+++ Passage +++

YOU are conducting the demo. Use the paragraph breaks to allow time for the New Player (NP) to ‘breathe,’ take stock of the situation, and ask questions. Be aware of body language to slow down and let the NP know that you can take time to backtrack and clarify.

 

YOU:  Howdy, I’m YOU and I’d like to welcome you to Doomtown. You are trying to gain control of a western town called Gomorra where cowpokes good and bad use guns, steampunk gadgets, spells of all sorts, and death is sometimes just a minor inconvenience. 

 

YOU: In Doomtown, six factions vie for control of the town. Today, the local bad guys, the Sloane Gang, are in town, up to no good. Meanwhile, the Law Dogs have sworn to uphold the peace and thus put a stop to the Sloane Gang’s nefarious misdeeds.

+++ Extracted data +++

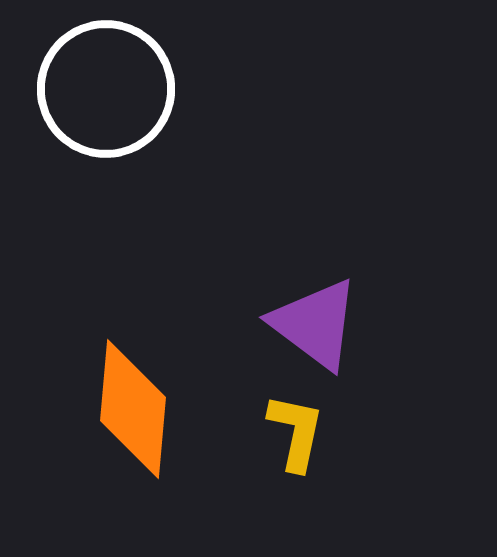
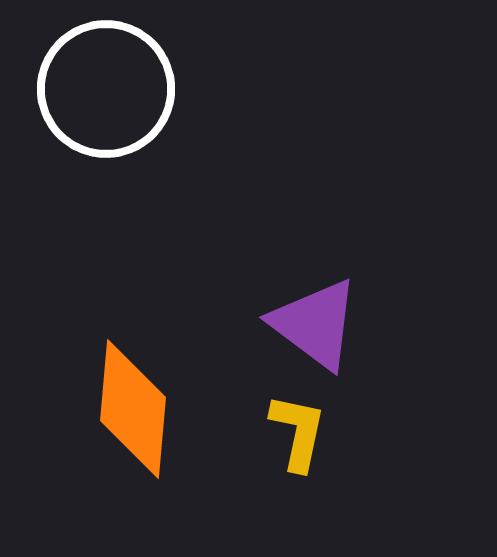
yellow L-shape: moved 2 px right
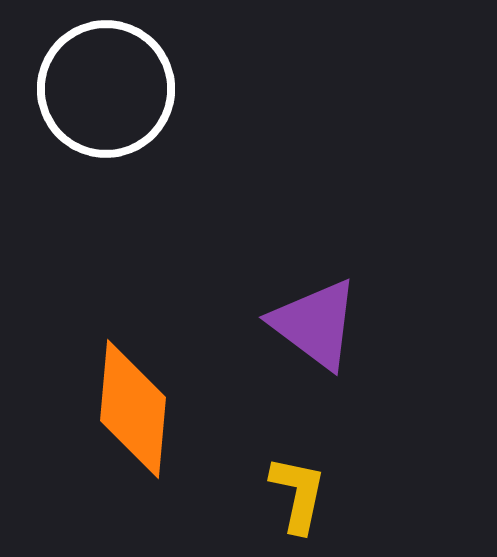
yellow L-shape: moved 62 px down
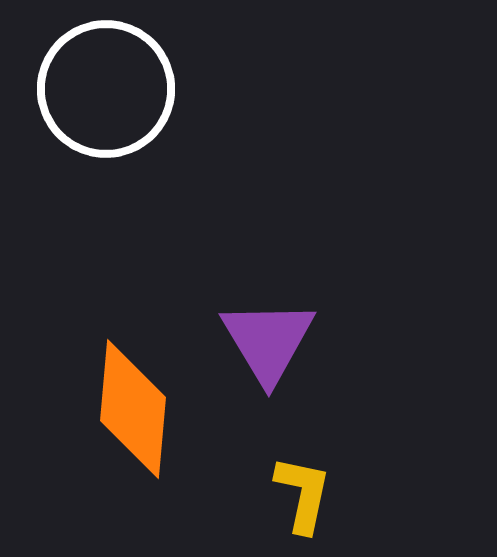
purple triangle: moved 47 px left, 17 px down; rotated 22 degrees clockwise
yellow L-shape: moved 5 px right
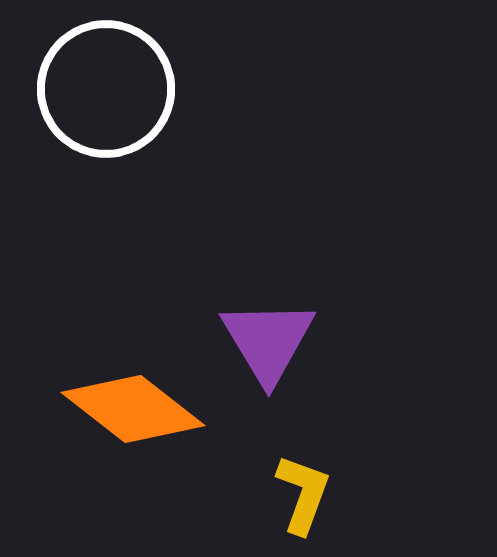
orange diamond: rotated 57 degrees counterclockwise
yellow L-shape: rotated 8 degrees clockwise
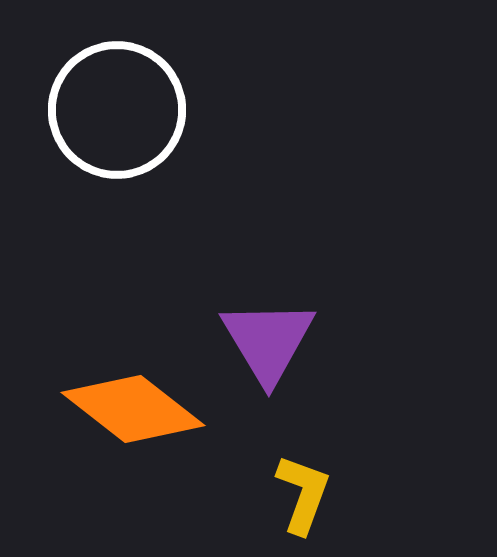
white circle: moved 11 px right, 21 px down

+++

### Goal 1
In one to three sentences, explain why the demo script says to use the paragraph breaks.
### Goal 2
Reproduce the lines of the listing word for word, from the line with "yellow L-shape: moved 62 px down" through the end of the listing. Leave out the pictures.
The demo script and the listing come from unrelated sources.

### Problem solution 1
The paragraph breaks give the New Player time to "breathe," take stock of the situation, and ask questions.

### Problem solution 2
yellow L-shape: moved 62 px down
purple triangle: moved 47 px left, 17 px down; rotated 22 degrees clockwise
yellow L-shape: moved 5 px right
orange diamond: rotated 57 degrees counterclockwise
yellow L-shape: rotated 8 degrees clockwise
white circle: moved 11 px right, 21 px down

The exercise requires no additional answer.